In Omaha, Hogs can't capitalize on best chances

By: Matt Jones
Published: Monday, June 17, 2019
Arkansas' Casey Martin (15) reacts after striking out against Texas Tech in the ninth inning of an NCAA College World Series baseball game in Omaha, Neb., Monday, June 17, 2019. Texas Tech won 5-4. (AP Photo/Nati Harnik)
Arkansas' Casey Martin (15) reacts after striking out against Texas Tech in the ninth inning of an NCAA College World Series baseball game in Omaha, Neb., Monday, June 17, 2019. Texas Tech won 5-4. (AP Photo/Nati Harnik)

— Arkansas is going home from the College World Series following two one-run losses.

But the Razorbacks' short stay wasn't for lack of ideal opportunities.

Arkansas' 5-4 loss to Texas Tech on Monday included an RBI opportunity for the top of the batting order with no outs in the ninth inning.

The Razorbacks' Nos. 8 and 9 hitters, Jacob Nesbit and Christian Franklin, reached base with no outs. Nesbit was hit by a pitch and, after taking strike one while squared to bunt, Franklin singled to right field to bring the top of the Arkansas order to the plate in an RBI situation.

But similar to Saturday when Franklin reached with a leadoff double in the eighth inning of a 1-0 loss to Florida State, the top of the order wasn't able to punch in a run.

Against Florida State, Trevor Ezell grounded out to advance Franklin to third base, and Casey Martin and Matt Goodheart both struck out. The Seminoles scored in the top of the next inning and won.

On Monday, Ezell popped up to the pitcher's mound, Martin struck out and Goodheart flied out to left field.
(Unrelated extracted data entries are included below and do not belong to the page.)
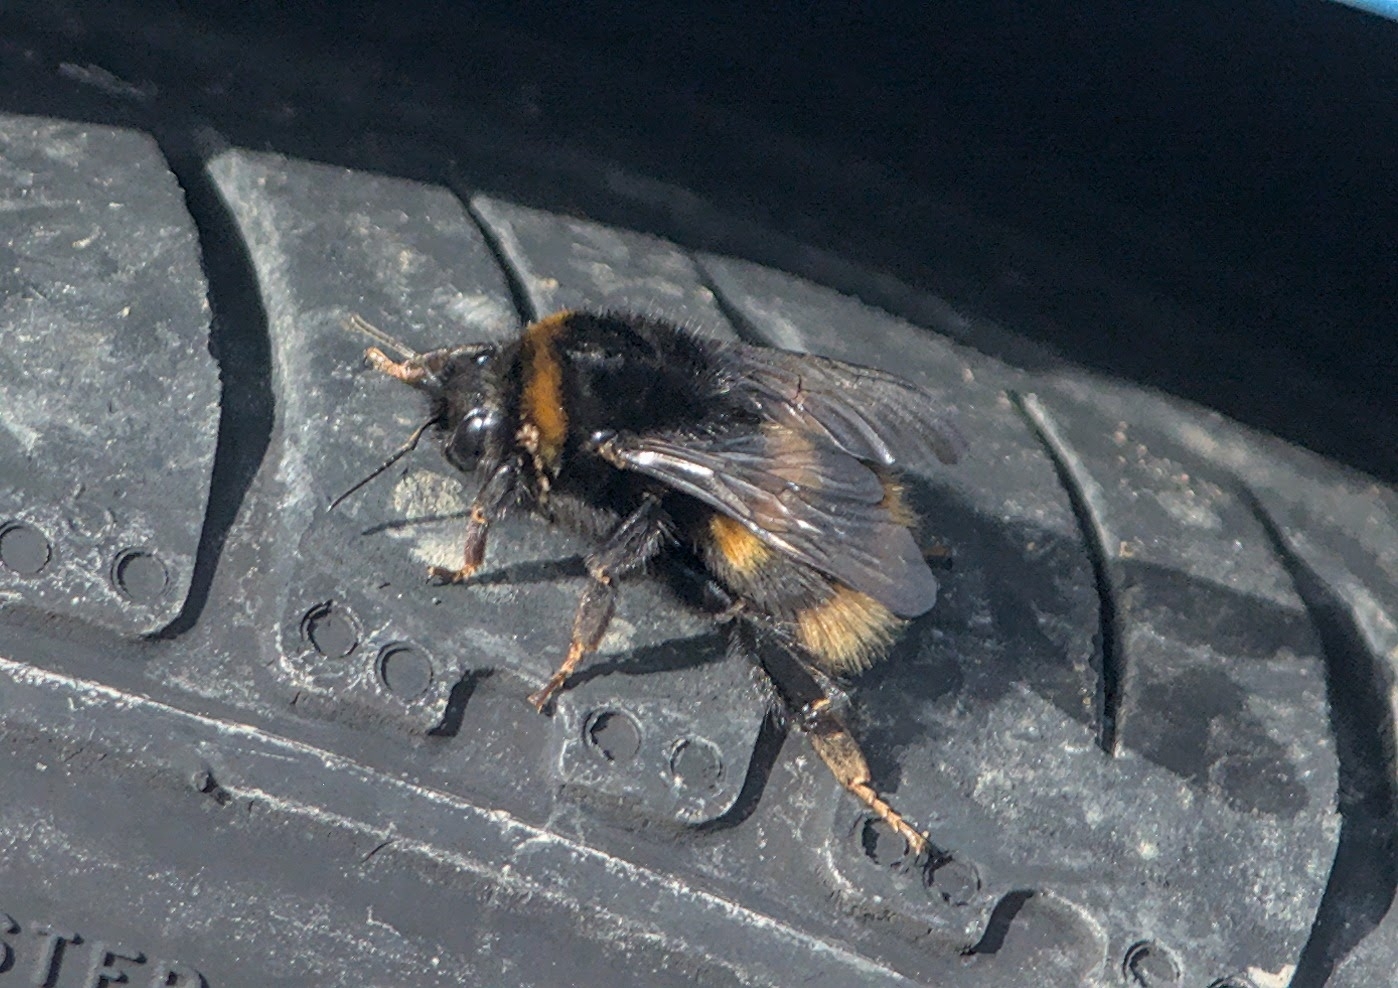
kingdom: Animalia
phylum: Arthropoda
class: Insecta
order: Hymenoptera
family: Apidae
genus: Bombus
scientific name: Bombus terrestris
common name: Buff-tailed bumblebee
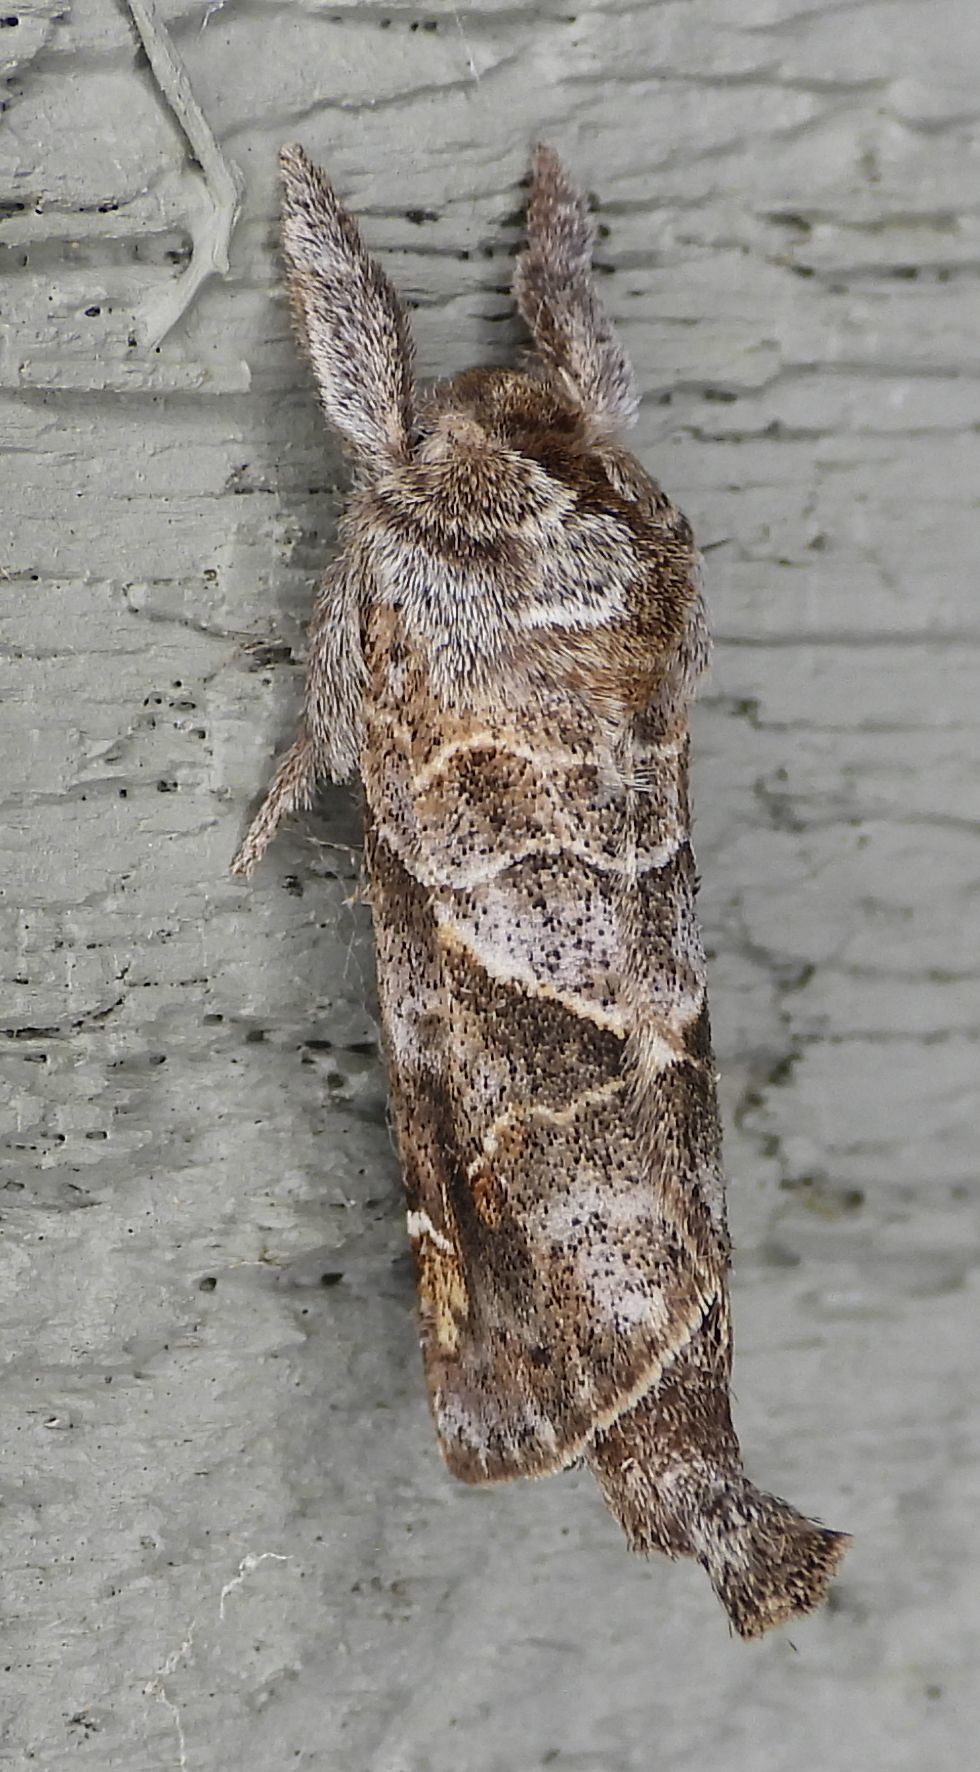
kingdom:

"This stings," Arkansas hitting coach Nate Thompson said. "We feel like we coulda, woulda, shoulda a lot of things. But this is a hard game and it demands a lot, and as much as you want to be perfect at it, it's not going to happen. Those guys played hard."

With runners on first and second without any outs, Arkansas coach Dave Van Horn conferred with Ezell in the batter's box before his at-bat in the ninth inning Monday. Ezell is one of the team's best bunters, but Van Horn told him to bunt if the fielders were playing away from the plate.

The fielders came in, so Ezell swung away against Texas Tech closer Taylor Floyd.

"I just felt like that the key at-bat was going to be Trevor," Van Horn said. "Trevor needed to hopefully advance and maybe drive them in, and he made some really good pitches to Trevor. You know, but it was looking good, but you've got to get them over and in, and we didn't."

Against Martin, Floyd fell behind 2-1. But Martin fouled off a pitch for strike two, then swung through an off-speed pitch away - the pitch that he had trouble laying off of all season as he struck out 79 times.

Martin struck out three times Monday with a number of swings and misses on pitches out of the zone.

"I think maybe I was pressing a little bit too much, kind of in a gotta win situation," Martin said, "and that's on me being an older guy. I should know not to press, and I did."

Ezell said it was difficult for Arkansas' hitters to guess what Floyd was going to throw next because he did such a good job of mixing up his pitches.

"I know in my at-bat, I saw a fastball, curve and a changeup, so he was just able to keep his pitches down, mix them well and we just weren't able to get the guy in," Ezell said.

Goodheart, who had a hard line out and an RBI single earlier in the game, was Arkansas' last hope. He took a couple of balls to get ahead 2-0 before the count evened on a questionable check swing that was called a strike and a pitch that was outside the zone.

"I got two strikes on me and I thought, 'Hey, it doesn't matter what you have to do, just don't go down looking,'" Goodheart said. "I hit it, he caught it."

Arkansas had capitalized in run-scoring opportunities early in the game. Martin had a two-out RBI triple and Goodheart followed with an RBI infield single to put the Razorbacks ahead 3-0 in the third inning.

Texas Tech scored four runs on three home runs to take a 4-3 lead, but Arkansas' Jack Kenley tied the game in the eighth with the best at-bat of the Razorbacks' short stay. Kenley fouled off six pitches - including five straight - during his eight pitch at-bat that resulted in a sacrifice fly to left field to score Dominic Fletcher from third base.

"I had two strikeouts before that and I decided I wasn't going to do it again," Kenley said. "With a big sweeping slider like that (pitcher) has...I knew he was probably going to want to stay in the zone. It was basically just a matter of staying back and thankfully I got enough barrel on it that Dom could score."

But key hits mostly eluded the Razorbacks for the rest of the tournament. In the two losses, Arkansas was 2-for-15 with runners in scoring position.

The Razorbacks stranded 14 base runners, including eight at second or third base.

"You know, one swing of the bat in either game for how close they were could have changed the outcome," said Arkansas outfielder Heston Kjerstad, who had a home run and a single Monday. "You know, it didn't happen for us, but we'll get back after it."